Nem todos, porém, concordam com a rejeição. Entre eles o monstro sagrado Patrick Head, o engenheiro que elevou a Williams ao topo da categoria nos anos 80 e 90. "Se ainda estivesse em atividade, eu teria votado a favor dos novos pneus", comentou. "Eles atingiram todos objetivos e permitiriam corridas melhores. Os pilotos poderiam andar mais tempo em ritmo mais alto e poderiam seguir uns aos outros mais de perto, favorecendo as ultrapassagens de que todos sentimos falta".

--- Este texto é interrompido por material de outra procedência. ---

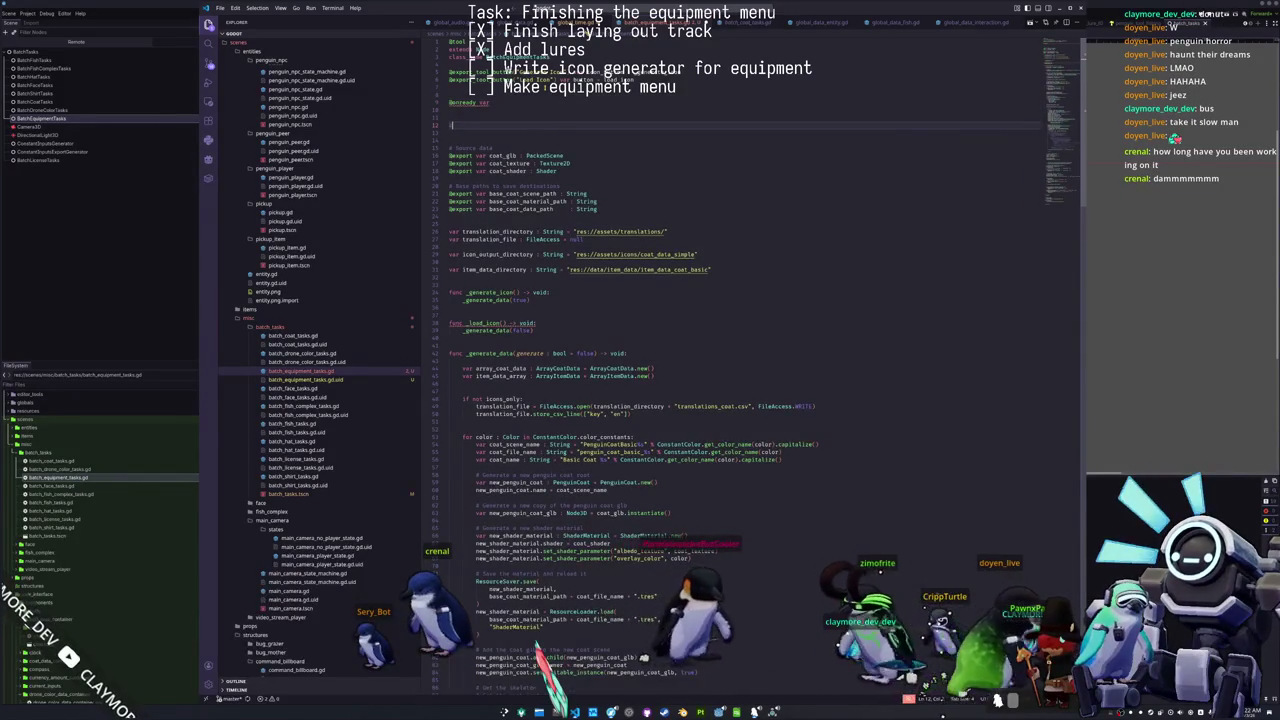
{"action": "type", "text": "# Loadthe bas"}
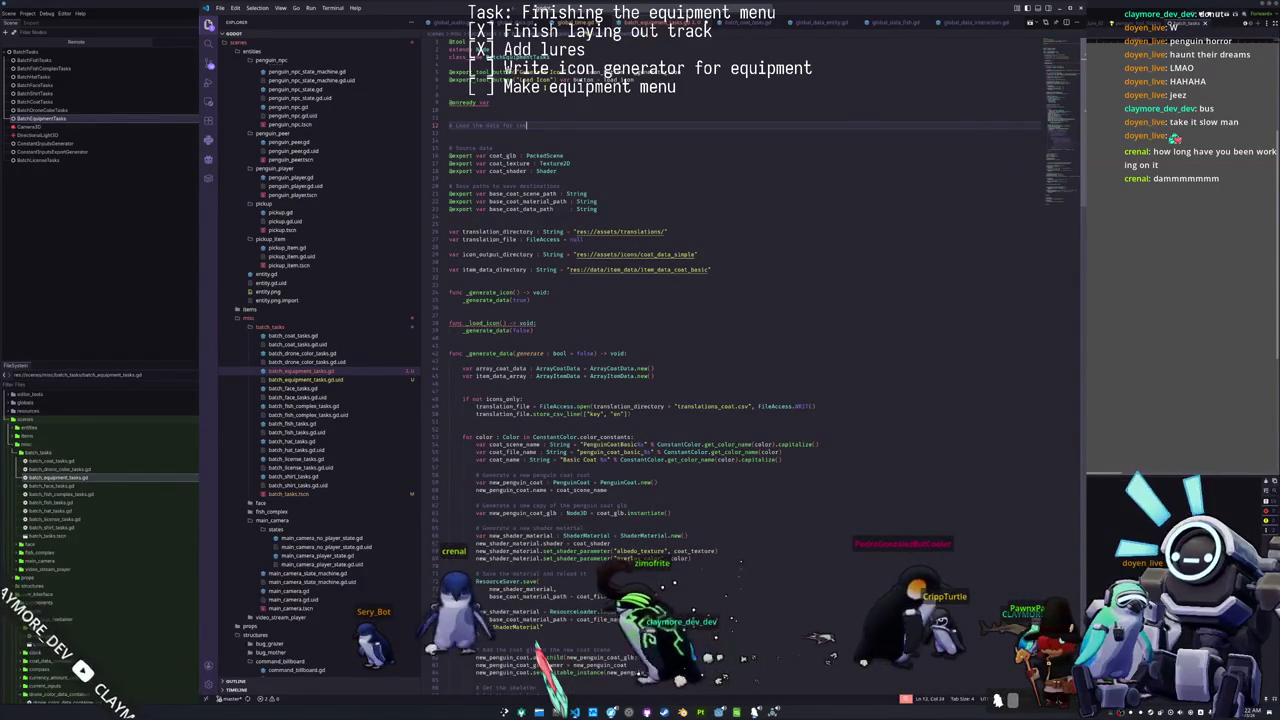
{"action": "type", "text": "fishing rods,"}
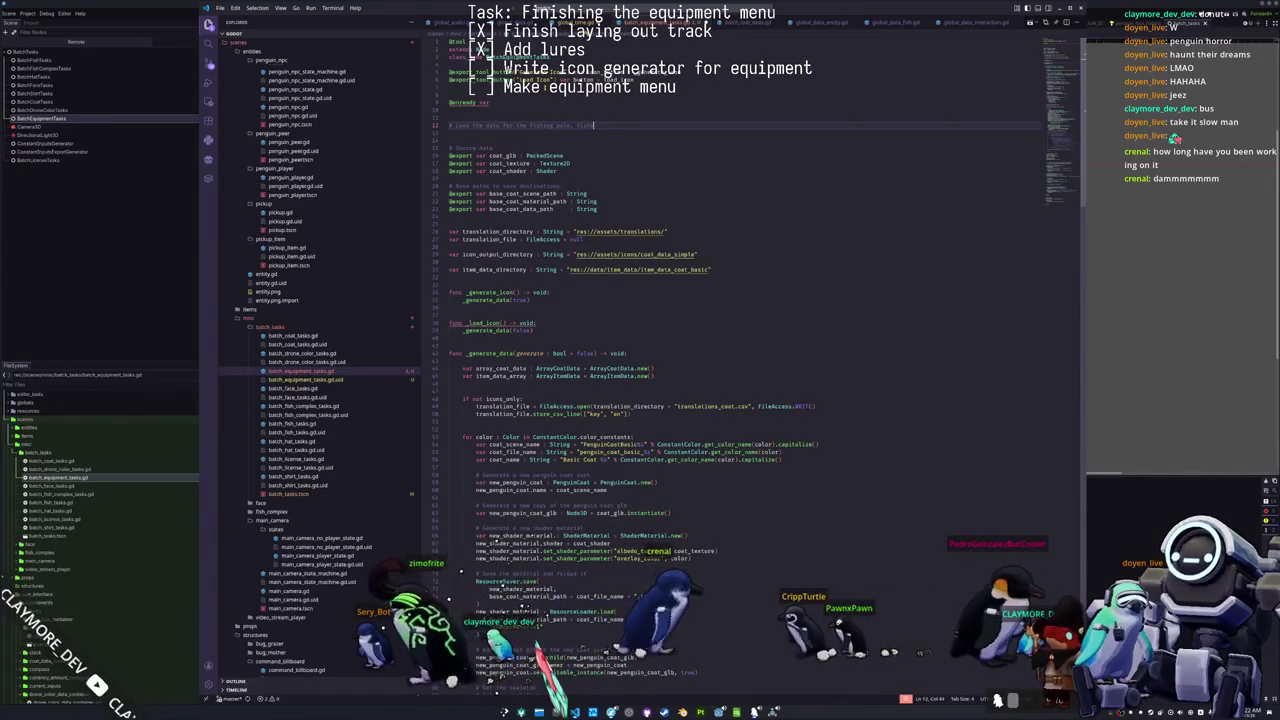
{"action": "type", "text": "fishing l"}
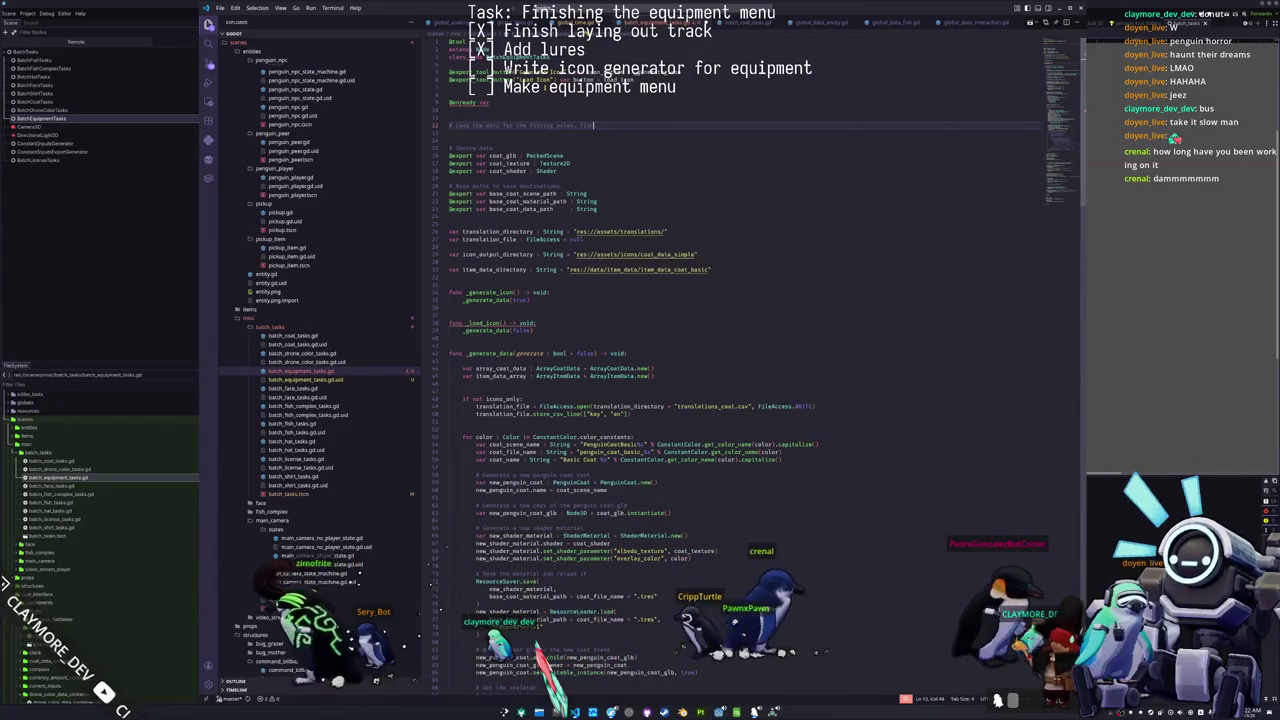
{"action": "type", "text": "adders, and fish"}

As consequências já serão sentidas nos testes de pré-temporada. Os novos carros, certamente, apresentarão um ganho de força descendente significativo, já que a próxima temporada será a segunda com a asa dianteira imposta pelas regras em 2019. Estima-se o ganho médio de um a um segundo e meio por volta. Essa maior força exigirá um aumento da pressão dos pneus, o que aumentará a tendência a escorregar quando um carro se aproximar de um outro.

E ainda tem o problema das curvas sobre-elevadas de Zandvoort, a maior atração dessa pista que vai servir de palco à volta do GP da Holanda ao calendário da F-1. A principal delas é a curva que desemboca na reta dos boxes. Ela terá 18 graus de inclinação, sete a mais do que os 11 da curva Um de Indianápolis, onde se deu o vexame de 2005.

Naquele ano, sete das 10 equipe inscritas no Mundial usavam pneus Michelin - Ferrari, Jordan e Minardi corriam com os Bridgestone. Na sexta-feira, Ralf Schumacher, então na Toyota, teve um pneu estourado na curva Um e sofreu um acidente fortíssimo. Constatou-se que a Michelin não tinha se preparado a contento, mas a FIA não aceitou abrir exceções ao regulamento para que se usassem pneus diferentes dos homologados. Resultado: após a volta de apresentação, os 14 carros com Michelin voltaram para os boxes e apenas os seis com Bridgestone disputaram a corrida.

Isso já deixa antever as dificuldades que as equipes se infligiram ao optar pelos pneus 2019. Segundo Mario Isola, o chefe de esporte motor da Pirelli, pode-se resolver a questão da segurança inflando mais os pneus. Mas ele ressalta que as libras que serão injetadas para aguentar os esforços das curvas sobre-elevadas serão demais para as outras curvas da pista...

Lá fora, o reconhecimento que falta aqui

É já tradicional o balanço de cada temporada que fazem os principais veículos de imprensa. No deste ano, o reconhecido site motorsport.com reuniu em um só capítulo os 20 melhores pilotos das categorias de acesso à F-1. O quinto colocado na eleição foi o brasileiro Sérgio Sette Câmara, à frente de seu companheiro da equipe DAMS Nicolas Latifi, que foi o vice-campeão da Fórmula 2 e acaba de ser confirmado como piloto da equipe Williams no ano que vem, em substituição a Robert Kubica.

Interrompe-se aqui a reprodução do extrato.